You need to use multiple tables.
The amount of tables depends on how complex you want your interactive site to be. Based on what you have posted you would need a table that would store information about the users, a table for comments, and more such as a table to store status types.
For example tbl_Users should store:
1. UserID
2. First Name
3. Last name
4. Email
5. Password (encrypted)
6. Address
7. City
8. State
9. Country
10. Date of Birth
11. UserStatus
12. Etc
This project sounds like it should be using a relational DB that will pull up records, such as comments, by relative userIDs.
This means that you will need a table that stores the following:
1. CommentID (primary key, int, auto-increment)
2. Comment (text)
3. UserID (foreign key, int)
The comment is attached to a user through a foreign key, which is essentially the userId from the tbl_Users table. You would need to combine these tables in an SQL statement with your script to query the information as a single piece of information.

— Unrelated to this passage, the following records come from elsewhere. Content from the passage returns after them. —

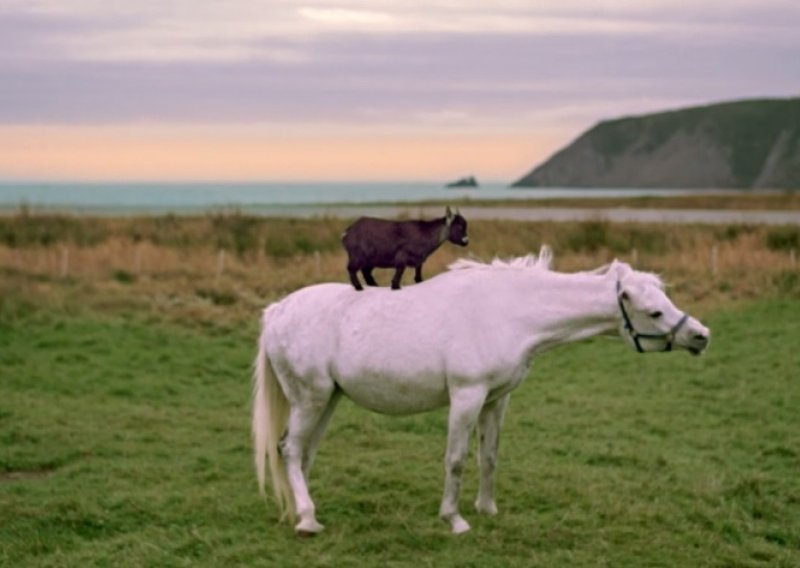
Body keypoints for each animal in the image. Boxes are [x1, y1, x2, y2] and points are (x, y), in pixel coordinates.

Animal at [253, 246, 708, 536]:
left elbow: (489, 456)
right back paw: (308, 520)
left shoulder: (495, 399)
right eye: (654, 312)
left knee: (301, 454)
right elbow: (455, 459)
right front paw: (454, 520)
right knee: (290, 450)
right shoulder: (466, 397)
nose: (702, 336)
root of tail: (277, 311)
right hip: (310, 399)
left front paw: (487, 509)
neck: (507, 312)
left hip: (326, 400)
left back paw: (302, 512)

See example code
$sql_userWall = "SELECT tbl_Users.*, tbl_Comments.*, tbl_userStatus FROM tbl_Users
INNER JOIN tbl_Comments ON tbl_Users.userID = tbl_Comments.userID
INNER JOIN tbl_UserStatus ON tbl_Users.userID = tbl.UserStatus
WHERE tbl_Users.userID = $userID";
This statement essentially says get the information of the provided user from the users table and also get all the comments with that has the same userID attached to it, and get the userStatus from the table of user status'.
Therefore you would need a table called tbl_userStatus that held unique statusIDs (primary key, int, auto-incrementing) along with a text (varchar) of a determined length that may say for example "online" or "offline". When you started the write the info out from e record using php, asp or a similar language the table will automatically retrieve the information from tbl_userStatus for you just by using a simple line like
<?php echo $_REQUEST['userStatus']; ?>
No extra work necessary. Most of your project time will be spent developing the DB structure and writing SQL statements that correctly retrieve the info you want for each page.

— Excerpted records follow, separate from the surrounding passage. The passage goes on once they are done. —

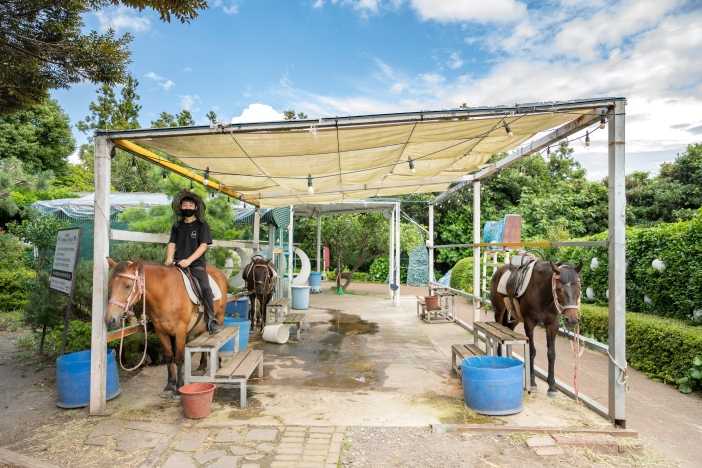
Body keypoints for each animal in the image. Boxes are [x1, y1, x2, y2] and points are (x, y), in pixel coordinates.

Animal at [490, 260, 584, 394]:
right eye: (558, 288)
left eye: (579, 288)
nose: (572, 320)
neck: (544, 293)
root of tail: (499, 271)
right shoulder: (529, 323)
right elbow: (531, 351)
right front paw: (532, 382)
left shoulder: (552, 324)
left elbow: (551, 353)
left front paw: (552, 386)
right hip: (499, 311)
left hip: (515, 317)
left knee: (508, 327)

There are many great YouTube video series that describe relational DBS and drawing entity relational diagrams. This is what you should look into for learning more on creating the tye of project you were describing.
One last note, if you wanted comments to be visible for all members of a group this would describe what is known as a many-to-many relationship which would require additional tables to allow for multiple users to 'own' a relationship to a single table. You could store a single groupID that referred to a table of groups.
tbl_groups
1. GroupID
2. GroupName
3. More group info, etc
And a table of users registered for the group
Tbl_groupMembers
1. membershipCountID (primary key, int, auto-increment)
2. GroupID (foriegn key, int)
3. UserID (foriegn key, int)
This allows users to registrar for a group and inner join them to group based comments. These relationships take a little more time to understand, the videos will help greatly.
I hope this helps, I'll come back and post some YouTube links later that I found helpful learning this stuff.